Doğru kadroyla çıkılsa bence fazlası da olacaktı. Hep söylüyorum; bu kadronun sadece tek kulvarda yarışması yazık olur diye...
3'lü savunma fantezisine girilmese her şey çok başka olurdu.
REHA KAPSAL - KALİTE VE MÜCADELE
Fenerbahçe grupta Rennes'le beraber en güçlü takım.

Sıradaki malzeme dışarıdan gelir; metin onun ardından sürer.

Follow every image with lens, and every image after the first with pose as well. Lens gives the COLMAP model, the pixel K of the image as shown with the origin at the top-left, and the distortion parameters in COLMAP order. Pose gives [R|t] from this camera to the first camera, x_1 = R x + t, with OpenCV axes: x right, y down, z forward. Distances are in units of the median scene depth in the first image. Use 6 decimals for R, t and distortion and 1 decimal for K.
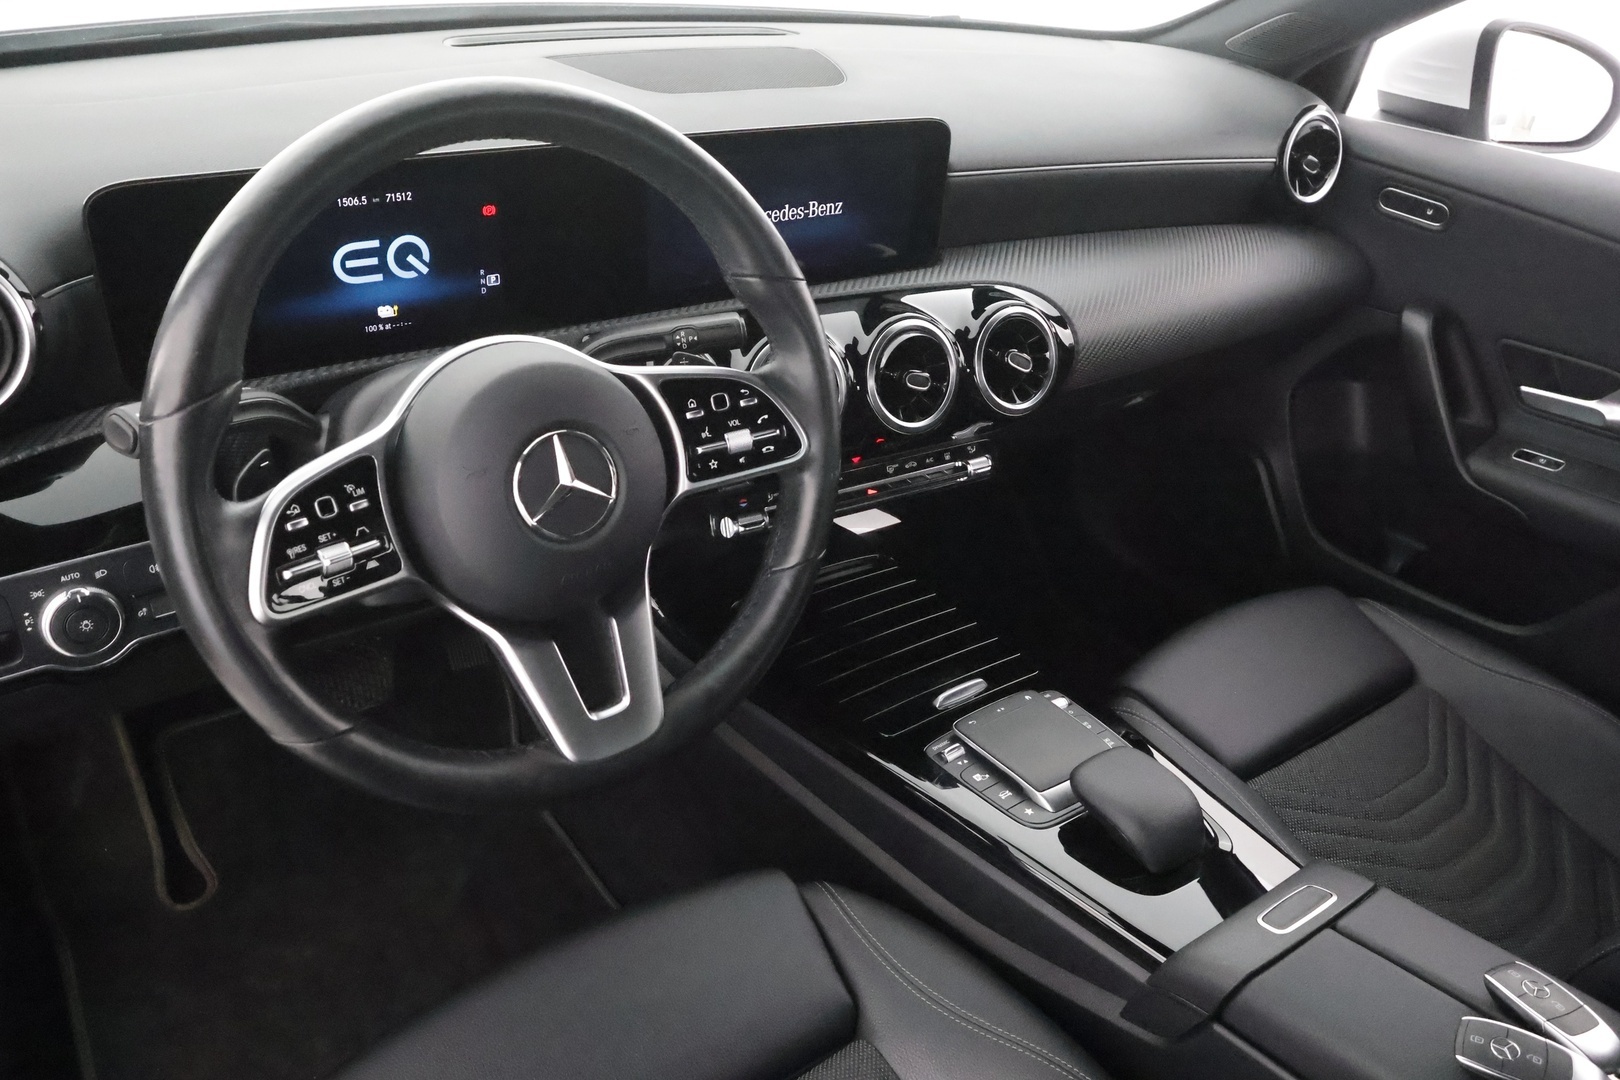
lens RADIAL K [[1288.5, 0, 810.0], [0, 1288.5, 540.0], [0, 0, 1]] dist [0.001724, 0.003277]
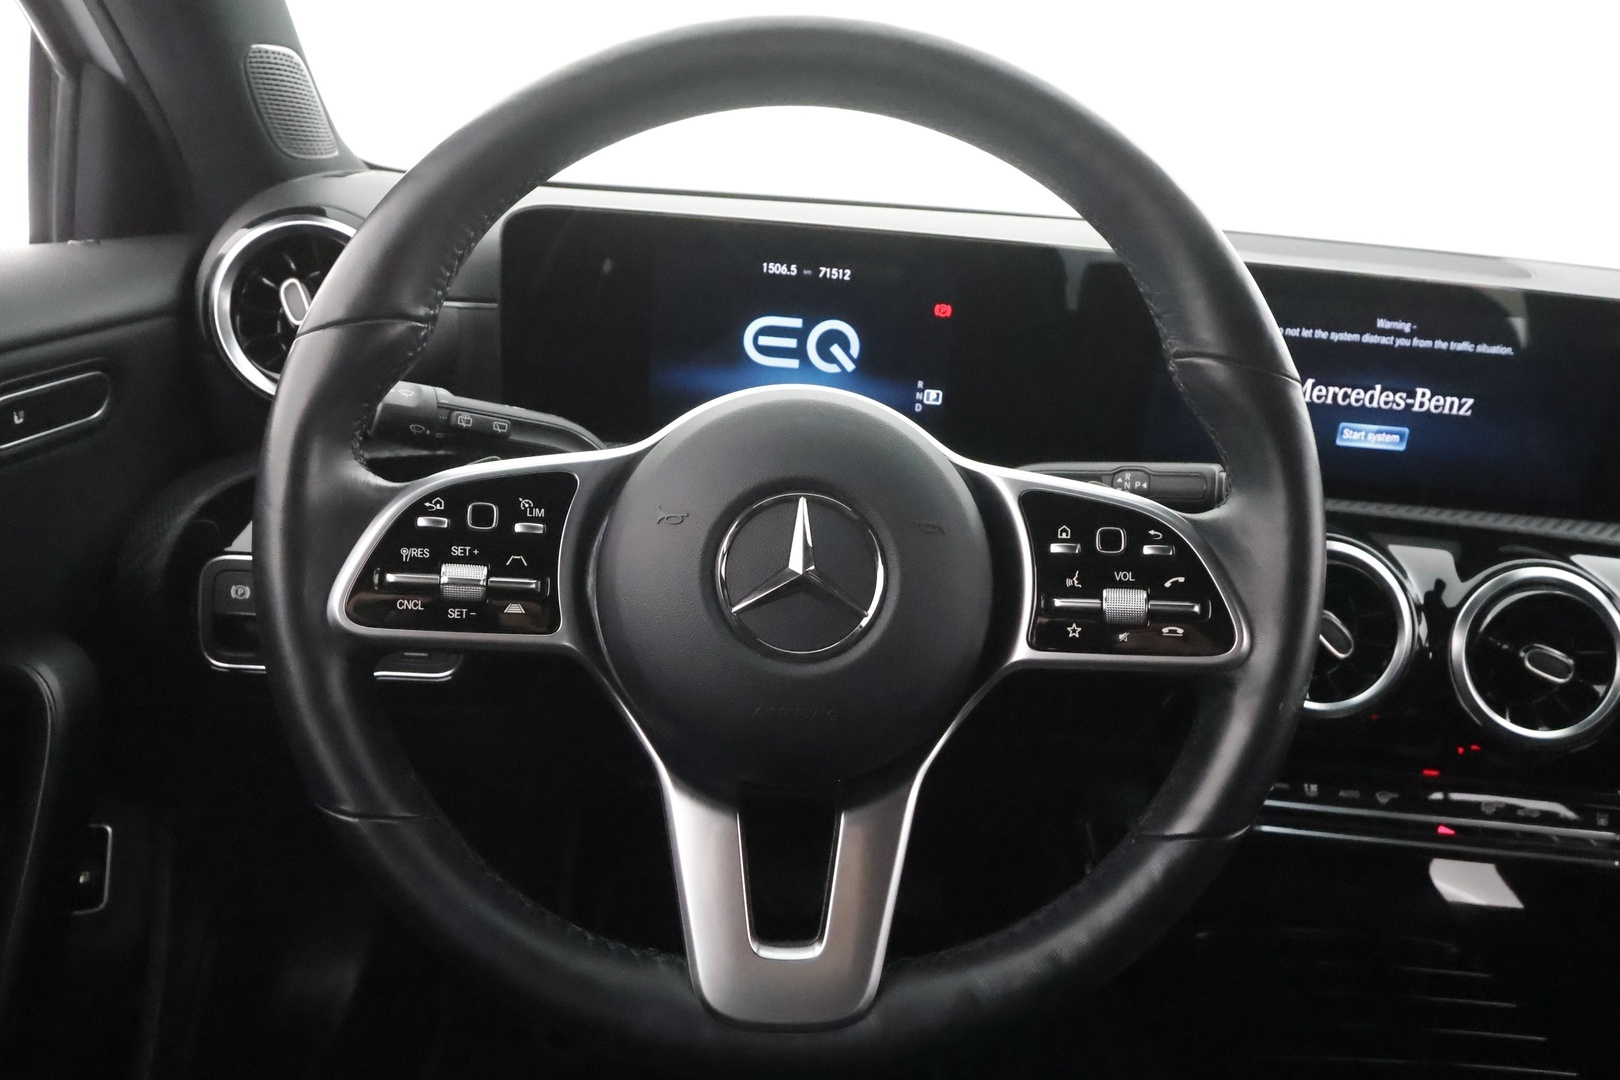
lens RADIAL K [[1153.4, 0, 810.0], [0, 1153.4, 540.0], [0, 0, 1]] dist [-0.001931, -0.003591]
pose [[0.810944, 0.160216, -0.562762, 0.119655], [-0.308332, 0.934423, -0.178282, 0.036825], [0.497294, 0.318094, 0.807164, 0.426715]]
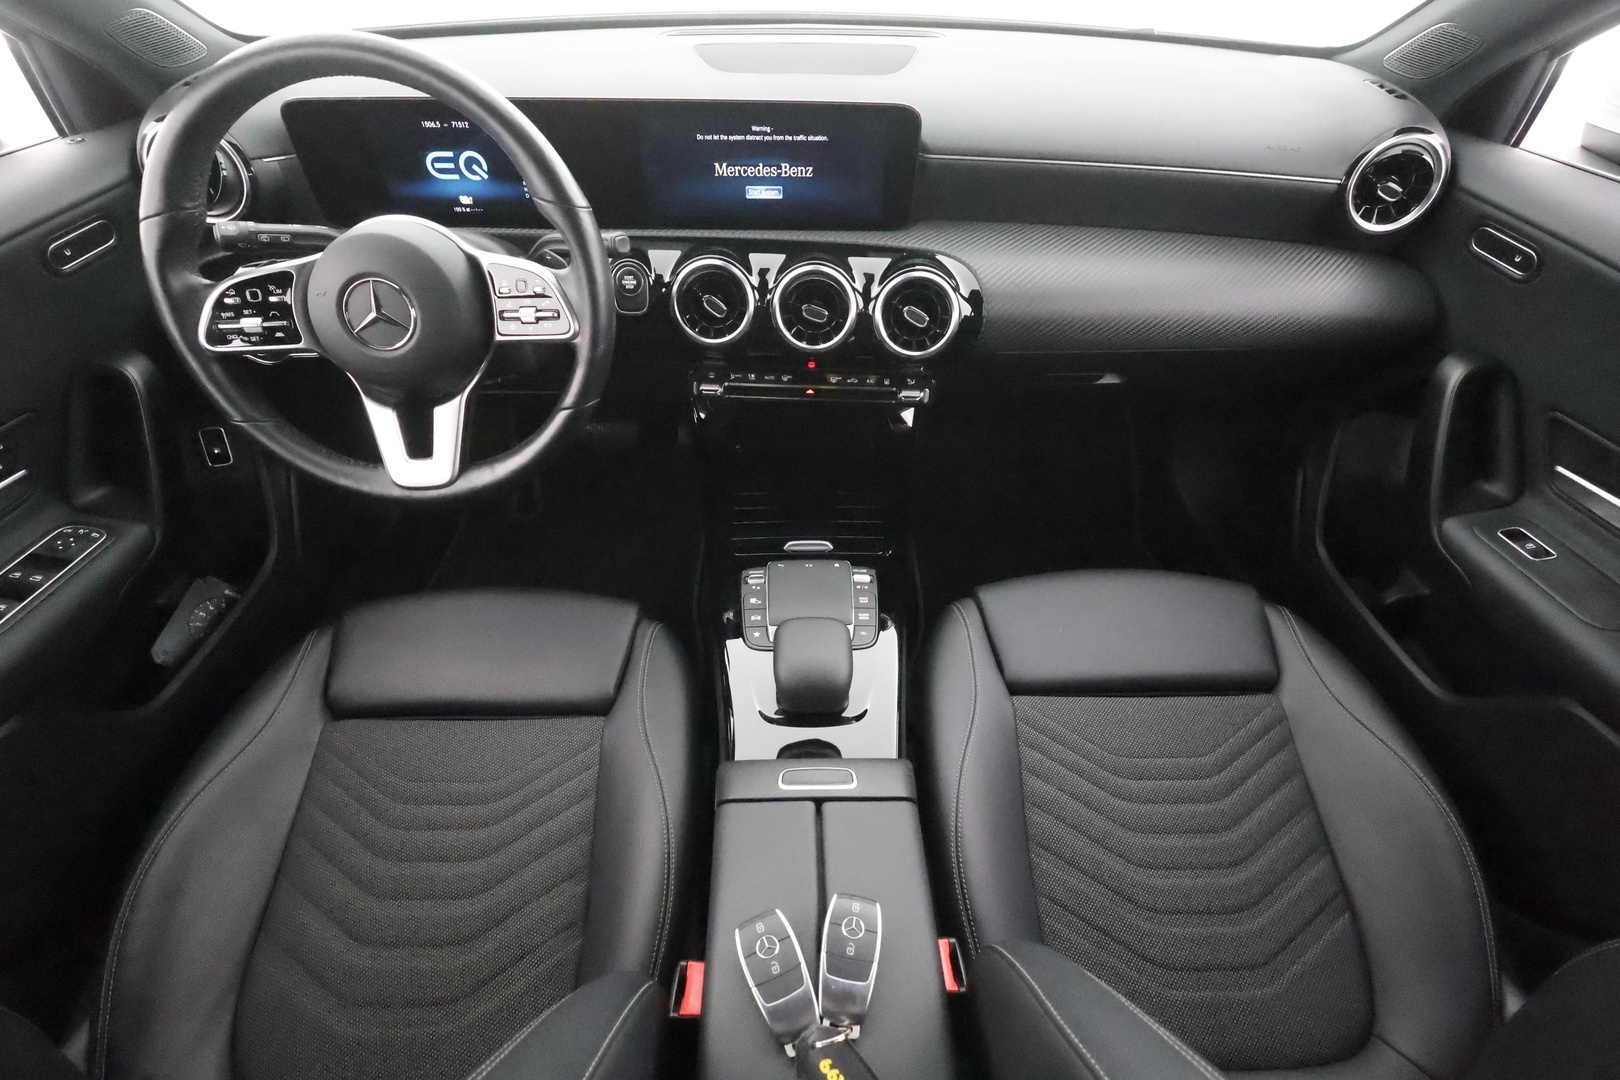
lens RADIAL K [[757.6, 0, 810.0], [0, 757.6, 540.0], [0, 0, 1]] dist [0.001442, 0.000345]
pose [[0.805549, 0.339320, -0.485749, 0.656855], [-0.244796, 0.937141, 0.248678, -0.119370], [0.539597, -0.081413, 0.837978, 0.390156]]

Benzer oyun anlayışlarıyla sahada yer alan iki teknik adamın da maçı olacaktı.
Fenerbahçe oyunun üçte ikilik bölümünde değişikliklere kadar hücumda çok üretken olamadı. Burada özellikle İsmail ve Mert Hakan'ın üçlü savunmanın önünde çok simetri top alması, daha asimetri düzenini kurmadı. İrfan Can'la King de rakip stoper-bek arasında doğru pozisyonlarda topu alamadı.
Batshuayi de alan açma, topu tutmada istenilen seviyenin altında olunca, bir de buna Lincoln ve Samuel'in (Samuel ne kadar iyi niyetli olsa da) hücuma etkili çıkamadıklarından sarı-lacivertliler üretmekte ciddi sıkıntı yaşadılar.

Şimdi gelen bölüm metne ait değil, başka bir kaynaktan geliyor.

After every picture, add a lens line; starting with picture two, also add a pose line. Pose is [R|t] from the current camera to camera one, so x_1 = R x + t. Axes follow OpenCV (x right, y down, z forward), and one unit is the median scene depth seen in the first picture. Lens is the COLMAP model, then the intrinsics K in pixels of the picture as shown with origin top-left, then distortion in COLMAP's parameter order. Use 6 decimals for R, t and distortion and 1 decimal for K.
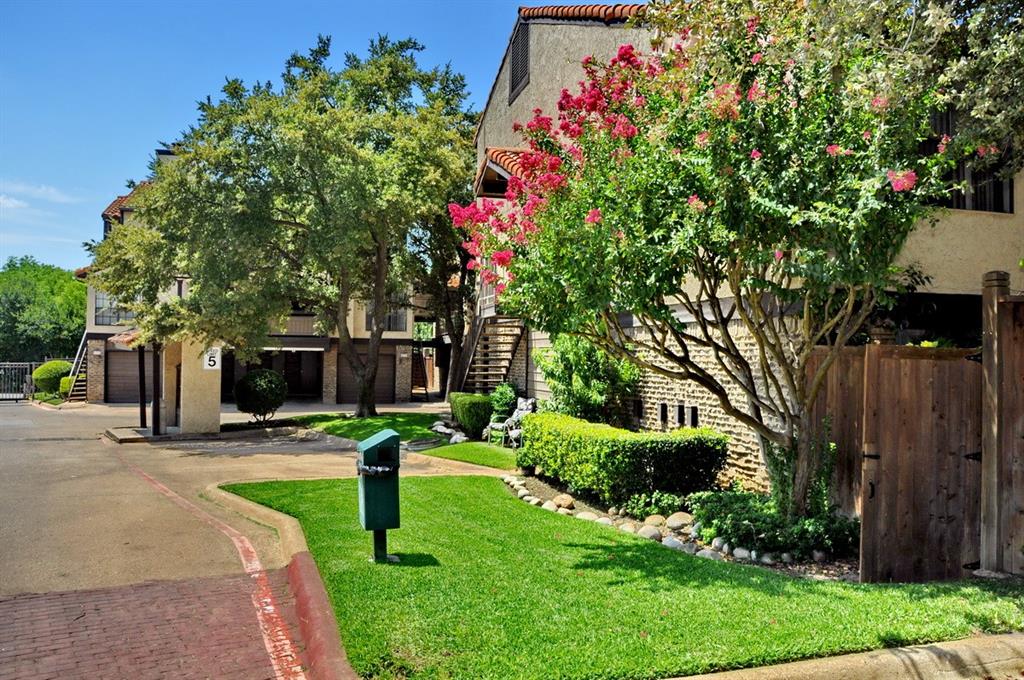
lens RADIAL K [[793.8, 0, 512.3], [0, 793.8, 340.0], [0, 0, 1]] dist [-0.103191, 0.006018]
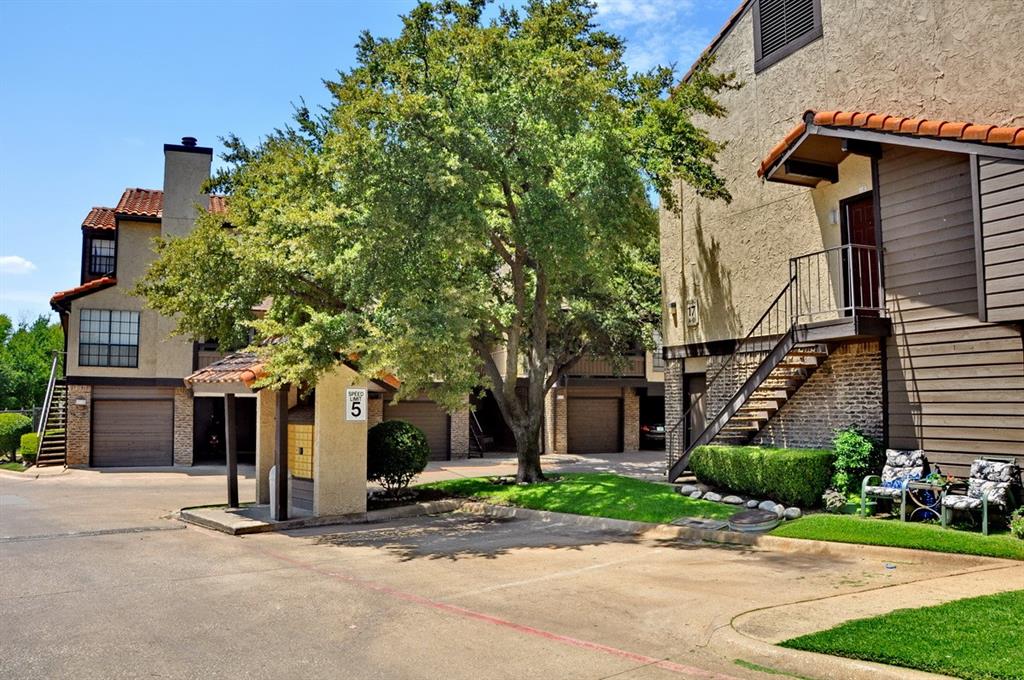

İki takımın teknik direktörünün de oyunda kurduğu tuzaklar, maç 0-0'ken hemen hemen aynıydı. Her ikisi de ön alan güçlü presleriyle kazanılan toplarla rakibin organize olmamış savunmasına en kısa yoldan hücum edip, gole gitmek düşüncesi vardı.
Bu geçişleri yiyen takım da mutlaka kalesinde gol bulacaktı. Nitekim Fenerbahçe ilk golde sonlandıramadığı atakta bu geçişi yediği gibi arkasından ikinci golde de buna benzer aynı hatayı savunma bloğu yine yaptı.

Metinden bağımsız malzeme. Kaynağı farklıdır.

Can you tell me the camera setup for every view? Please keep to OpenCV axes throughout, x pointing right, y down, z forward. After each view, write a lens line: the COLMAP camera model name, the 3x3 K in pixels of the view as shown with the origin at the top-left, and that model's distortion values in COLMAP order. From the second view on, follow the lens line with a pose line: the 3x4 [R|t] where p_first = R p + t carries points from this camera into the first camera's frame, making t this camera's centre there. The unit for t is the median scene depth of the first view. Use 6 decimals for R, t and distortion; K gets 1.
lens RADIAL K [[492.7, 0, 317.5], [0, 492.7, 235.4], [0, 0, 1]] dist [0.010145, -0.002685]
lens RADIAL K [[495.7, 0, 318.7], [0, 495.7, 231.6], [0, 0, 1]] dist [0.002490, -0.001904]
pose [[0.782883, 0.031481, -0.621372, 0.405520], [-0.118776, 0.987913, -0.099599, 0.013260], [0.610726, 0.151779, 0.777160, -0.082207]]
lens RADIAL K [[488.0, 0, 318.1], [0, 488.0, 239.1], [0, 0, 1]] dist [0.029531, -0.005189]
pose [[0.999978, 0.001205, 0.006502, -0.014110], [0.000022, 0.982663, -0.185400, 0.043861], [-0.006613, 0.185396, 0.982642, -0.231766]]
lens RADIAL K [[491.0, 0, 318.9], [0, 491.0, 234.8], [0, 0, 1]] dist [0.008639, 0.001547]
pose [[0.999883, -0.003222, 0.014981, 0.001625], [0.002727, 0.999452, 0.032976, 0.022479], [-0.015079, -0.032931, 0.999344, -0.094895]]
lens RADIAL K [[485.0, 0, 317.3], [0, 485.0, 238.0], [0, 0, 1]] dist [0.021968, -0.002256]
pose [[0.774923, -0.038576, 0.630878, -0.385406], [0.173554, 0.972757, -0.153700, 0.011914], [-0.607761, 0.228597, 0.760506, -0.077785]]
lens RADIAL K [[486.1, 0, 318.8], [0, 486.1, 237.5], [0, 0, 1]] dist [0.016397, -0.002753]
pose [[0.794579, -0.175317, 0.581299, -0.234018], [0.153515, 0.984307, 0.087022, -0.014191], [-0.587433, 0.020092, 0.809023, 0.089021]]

Süper Lig'de de zaman zaman bu yerleşimin doğru yapılmadığı maçlar da olmuştu. Buradaki sorun Fenerbahçe savunması kalesinden 40-45 metre orta sahaya çıkıp rakibe baskı yapılmadığında, alan ve zaman verilmesi.
Jesus'un doğru oyuna müdahaleleri, üçlü formasyondan dörtlüye geçmesi, risk alması ile hem iki gol attılar hem de hak ettikleri 1 puanı da alarak maçı bitirip, bu grupta kalan maçlar için moral toplayıp en iddialı takımlardan biri olduğunu da kalite ve mücadeleleriyle göstermiş oldular.